Career Skills & Info
|Education Level||Associate's degree or vocational certification|
|Degree Field||Music technology|
|Certification||Voluntary certification available from organizations such as the Society of Broadcast Engineers|
|Experience||None for entry-level positions; necessary for certification and advancement|
|Key Skills||Manual dexterity; communication, analytical, and computer skills; familiar with data, music and video editing software; use of equalizers, ohmmeters, and multimeters|
|Salary||$63,340 (2015 average for sound engineering technicians)|
Sources: U.S. Bureau of Labor Statistics, McNally Smith College of Music, O*NET Online
Music engineers need good analytical and computer skills, especially those that involve the use of data, music and video editing software.

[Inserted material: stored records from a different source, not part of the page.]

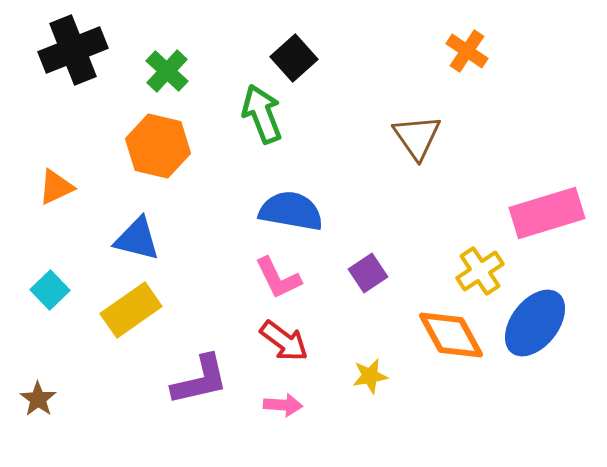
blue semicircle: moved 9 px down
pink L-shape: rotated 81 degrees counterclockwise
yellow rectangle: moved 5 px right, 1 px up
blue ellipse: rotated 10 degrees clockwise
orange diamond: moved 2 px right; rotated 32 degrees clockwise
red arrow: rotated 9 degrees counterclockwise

They should also have the technical abilities necessary to work with equalizers, ohmmeters and multimeters. In May 2015, sound engineering technicians in general earned an average annual salary of $63,340. Let's take a look at some of the educational and training steps that can help you become a music engineer.
Step 1: Education
Community colleges, music institutes and technical schools offer theoretical and hands-on programs that prepare music engineers for the field. These programs cover topics in audio technology, music production, recording techniques and visual media. Some programs may require students to complete recording and production projects.
Step 2: Training
Because technology rapidly changes, music engineers receive on-the-job training to become proficient with new equipment and systems. During their training, they may learn about following safety procedures, setting up cables and testing electrical equipment. New music engineers typically work with more experienced professionals to gain the training and techniques needed for progression in the field.
Keep up with new technologies. Enroll in continuing education classes to stay knowledgeable of relevant computer advances that may increase productivity and project quality in digital music recording and editing.
Step 3: Certification
Certification is not required by most employers, but it may offer advantages for music engineers looking to advance in the field. The Society of Broadcast Engineers offers a variety of broadcast engineering certifications, including the Certified Audio Engineer credential. Candidates for this credential must have five years of experience in the field and pass a proficiency exam.
Keep your certification current. To remain certified, music engineers must participate in the Maintenance of Certification Program by earning the required professional credits or by passing an exam.
Remember, music engineers usually need some kind of post-secondary training in music technology. As of May 2015, the average yearly salary for sound engineering technicians overall was $63,340.